Grandmother has an IRA. Names her son and daughter as primary beneficiaries (50/50). They do not need the money and will disclaim. Between son and daughter, there are 6 grandchildren. Custodian firm requires a percentage be applied to contingent beneficiaries (in this case 16.666%). One of the contingent beneficiaries will be a Special Needs Inter Vivos Trust. Will the fact that a contingent beneficiary is a Trust impact the stretch benefit to the remaining 5 contingent beneficiaries?
Thank you.
Sue



This situation makes it vital that the individual designated beneficiaries establish separate accounts no later than 12/31 following the year of death. They will then be able to use their individual life expectancies for RMDs.

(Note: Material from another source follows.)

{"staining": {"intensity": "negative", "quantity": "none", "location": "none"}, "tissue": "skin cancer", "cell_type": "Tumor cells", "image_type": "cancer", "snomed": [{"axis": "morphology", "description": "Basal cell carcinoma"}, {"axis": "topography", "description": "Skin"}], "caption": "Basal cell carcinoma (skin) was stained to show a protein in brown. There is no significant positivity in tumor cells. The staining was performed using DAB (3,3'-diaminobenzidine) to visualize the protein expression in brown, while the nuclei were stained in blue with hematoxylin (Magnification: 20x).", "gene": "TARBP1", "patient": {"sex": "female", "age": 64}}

If the separate accounts are NOT established by that deadline, whatever stretch remains available depends on the terms of the SNT and how and when the SNT was established. PLR 2006 20025 established that a self settled SNT would be treated as a grantor trust and the special need beneficiary’s own life expectancy could be used. For purposes of the other beneficiaries WHO FAIL to establish separate accounts, their fate rests on whether the SNT is qualified if established by someone other than the SNT beneficiary or his guardian. In that case, the stretch for all beneficiaries who did not establish separate accounts would be based on the oldest beneficiary of those remaining including the SNT beneficiary. But if the SNT was NOT qualified, then the 5 year rule would apply if owner died prior to the RBD and the owner’s remaining life expectancy would apply if the owner died on or after the RBD.

In a nutshell, the timely establishing of separate accounts is all the more vital with a possible 5 year rule applying to all beneficiaries if the trust is not qualified.